Cheese in the Trap belongs to Soonkki. Cover art belongs to me. I used The Corrs' Summer Sunshine lyrics for the title. I take nothing except pleasure (and huge fangirling feelings) from making this fic.
Note: JungSeol (absolutely), headcanon, drabble, set after last chapter. Saya putuskan Seol memanggil 'Jung' alih-alih 'Sunbae', supaya lebih nyambung dengan translasi webtoon Indonesia. Terima kasih dan selamat membaca.
Borrowed Heaven
Akhir pekan.
Setelah menjelajahi pameran bisnis, perpustakaan, dan jalan-jalan, Seol mengajak Jung mampir untuk makan siang di restoran seperti biasa. Pelayan dengan senyum ramah baru saja meletakkan pesanan ke meja, saat tiba-tiba Seol mengangkat wajahnya dari buku menu dan berkata dengan takzim,
"Jung, bagaimana kalau kita putus?"
Pilihan waktu yang buruk. Sebab Jung hampir memuntahkan air minumnya lagi. Hampir. Dan dia terbatuk sebagai efek sampingnya.
"A-apa? S-Seol? Kenapa?" Jung mengerutkan alis, tampak betul-betul kecewa.
Seol menjulurkan badan ke depan untuk menjangkau punggung Jung, menepuk-nepuk pelan. Wajahnya adalah campuran antara senyum tertahan, dan rasa kasihan. "Maaf. Anu, aku hanya berpikir apa kira-kira reaksimu kalau misal seseorang minta putus. Mm … bagaimana perasaanmu?"
"Setelah kau membuatku kehilangan nafsu makan?" lelaki itu menatap Seol serius. "Aku bahkan tidak bisa berpikir apa-apa sekarang."

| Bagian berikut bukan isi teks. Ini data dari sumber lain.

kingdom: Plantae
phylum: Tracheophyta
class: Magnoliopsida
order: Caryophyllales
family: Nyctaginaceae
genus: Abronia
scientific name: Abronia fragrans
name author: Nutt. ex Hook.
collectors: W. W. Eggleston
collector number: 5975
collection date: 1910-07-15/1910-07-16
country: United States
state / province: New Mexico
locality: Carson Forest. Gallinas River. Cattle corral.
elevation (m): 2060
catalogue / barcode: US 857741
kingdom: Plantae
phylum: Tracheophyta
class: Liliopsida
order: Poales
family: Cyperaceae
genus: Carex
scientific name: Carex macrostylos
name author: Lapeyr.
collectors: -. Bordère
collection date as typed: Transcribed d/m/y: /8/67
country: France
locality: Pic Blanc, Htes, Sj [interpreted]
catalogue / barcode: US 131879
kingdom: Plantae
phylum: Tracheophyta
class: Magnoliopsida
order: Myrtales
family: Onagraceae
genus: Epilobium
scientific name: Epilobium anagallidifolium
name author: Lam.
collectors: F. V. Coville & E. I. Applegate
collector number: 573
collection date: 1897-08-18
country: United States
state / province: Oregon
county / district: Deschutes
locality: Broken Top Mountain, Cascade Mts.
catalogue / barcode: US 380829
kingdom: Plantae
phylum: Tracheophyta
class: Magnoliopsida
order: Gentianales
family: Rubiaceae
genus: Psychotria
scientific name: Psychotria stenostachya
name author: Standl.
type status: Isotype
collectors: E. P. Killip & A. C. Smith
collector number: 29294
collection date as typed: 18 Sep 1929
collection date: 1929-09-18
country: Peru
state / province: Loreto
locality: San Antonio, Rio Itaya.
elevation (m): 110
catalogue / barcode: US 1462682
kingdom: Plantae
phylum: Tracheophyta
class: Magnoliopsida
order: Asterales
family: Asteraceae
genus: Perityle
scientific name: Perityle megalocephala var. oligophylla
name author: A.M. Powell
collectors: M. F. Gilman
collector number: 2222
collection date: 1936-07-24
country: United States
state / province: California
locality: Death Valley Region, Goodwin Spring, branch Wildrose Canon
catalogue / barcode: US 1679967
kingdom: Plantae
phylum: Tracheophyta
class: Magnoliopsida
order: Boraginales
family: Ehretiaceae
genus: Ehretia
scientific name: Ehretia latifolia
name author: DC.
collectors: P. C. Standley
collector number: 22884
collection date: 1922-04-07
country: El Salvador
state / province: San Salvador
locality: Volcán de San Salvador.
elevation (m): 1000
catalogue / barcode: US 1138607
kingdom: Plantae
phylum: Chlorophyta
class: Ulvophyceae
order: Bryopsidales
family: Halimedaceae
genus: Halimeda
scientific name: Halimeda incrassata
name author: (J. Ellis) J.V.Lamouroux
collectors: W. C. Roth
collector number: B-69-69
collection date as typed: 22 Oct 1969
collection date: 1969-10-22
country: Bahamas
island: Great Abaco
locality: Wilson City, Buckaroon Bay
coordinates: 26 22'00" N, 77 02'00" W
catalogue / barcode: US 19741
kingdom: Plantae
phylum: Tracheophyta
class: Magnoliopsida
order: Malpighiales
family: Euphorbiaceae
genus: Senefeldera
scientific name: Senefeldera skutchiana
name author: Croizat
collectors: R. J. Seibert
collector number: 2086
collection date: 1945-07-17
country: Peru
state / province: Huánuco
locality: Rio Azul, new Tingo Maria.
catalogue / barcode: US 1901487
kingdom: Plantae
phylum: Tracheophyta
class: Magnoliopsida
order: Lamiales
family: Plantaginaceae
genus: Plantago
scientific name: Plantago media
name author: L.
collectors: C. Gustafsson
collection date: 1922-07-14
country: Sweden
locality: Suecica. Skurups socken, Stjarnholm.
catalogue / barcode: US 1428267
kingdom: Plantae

Seol meringis, "Maaf. Aku cuma penasaran."
Jung menghela napas. Syok masih membuatnya lamban. Tapi dia berhasil menemukan suara. "Jadi kau tidak sungguh-sungguh ingin putus, hm?"
Seol menggeleng. "Sampai sekarang aku belum dapat alasan untuk itu."
"Kau sedang mencari alasan untuk putus?!"
Seol terbahak kali ini. "Tidak, tidak! Duh, bukan begitu, Jung. Maksudku, buat apa? Toh kita selalu berhasil melewatinya hingga sekarang."
Mereka bertatapan beberapa saat. Jung masih mengerutkan dahi dan menghembuskan napas keras. Cemberut. "Kau yakin? Karena, sebenarnya, aku memang ingin putus, Seol."
"Apa?!"
Gadis berambut coklat kemerahan itu menganga lebar, lalu kaget setengah mati. Pertama karena omongan Jung, kedua karena sekarang lelaki itu yang tertawa-tawa.
"Lihat!" Jung menunjuknya sambil menyeringai, "Kau yang sekarang tertipu."
Seol menyilangkan tangannya di depan dada, berkata sebal, "Serius, dong."
"Kau yang mulai."
"Uh, dasar pendendam."
Jung mencubit pipi Seol. "Kesal, ya? Aku juga penasaran bagaimana reaksimu kalau aku berkata putus."
"Tidak terlalu berpengaruh, kok." Seol menyendokkan makanan ke mulutnya dengan kasar. "Aku sudah mempersiapkan hati kalau-kalau kau ingin berpisah."
"Lho, kenapa?"
"Soalnya, Jung, lihat aku," Seol merentangkan kedua tangannya. "Aku tidak cukup baik untukmu. Aku tidak cantik. Aku juga tidak punya segalanya. Apa yang kau bisa banggakan dariku?"
Jung mendenguskan tawa kecil. Seol selalu membuatnya hidup. "Kau cantik. Kau pintar. Kau memang tidak punya segalanya, tapi segala yang kau punya adalah yang aku butuhkan." Dan apa yang mau aku banggakan kalau kau memang sudah melakukannya sendiri?
Seol menatap Jung, mengesampingkan fakta bahwa berapa kali pun mencoba, Seol tidak akan pernah berhasil menyingkirkan orang ini dari kepalanya, dari hatinya. Sebut dia naif, bodoh, klise, apalah—tapi Seol tidak pernah merasakan hal ini selain untuk Jung.
Dan dia bersyukur untuk itu.
"Terima kasih."
"He-eh, tidak perlu," Jung menggeleng pelan. Tersenyum manis. "Jadi, kau tidak terkejut kalau aku meminta putus?"
Seol menyeruput jusnya. "Yep. Betul."
"Hm. Dan kau ingin aku serius, 'kan?"
"Tentu saja."
"Kalau begitu ... Seol, ayo kita menikah."
Seol menyemburkan jusnya ke meja makan.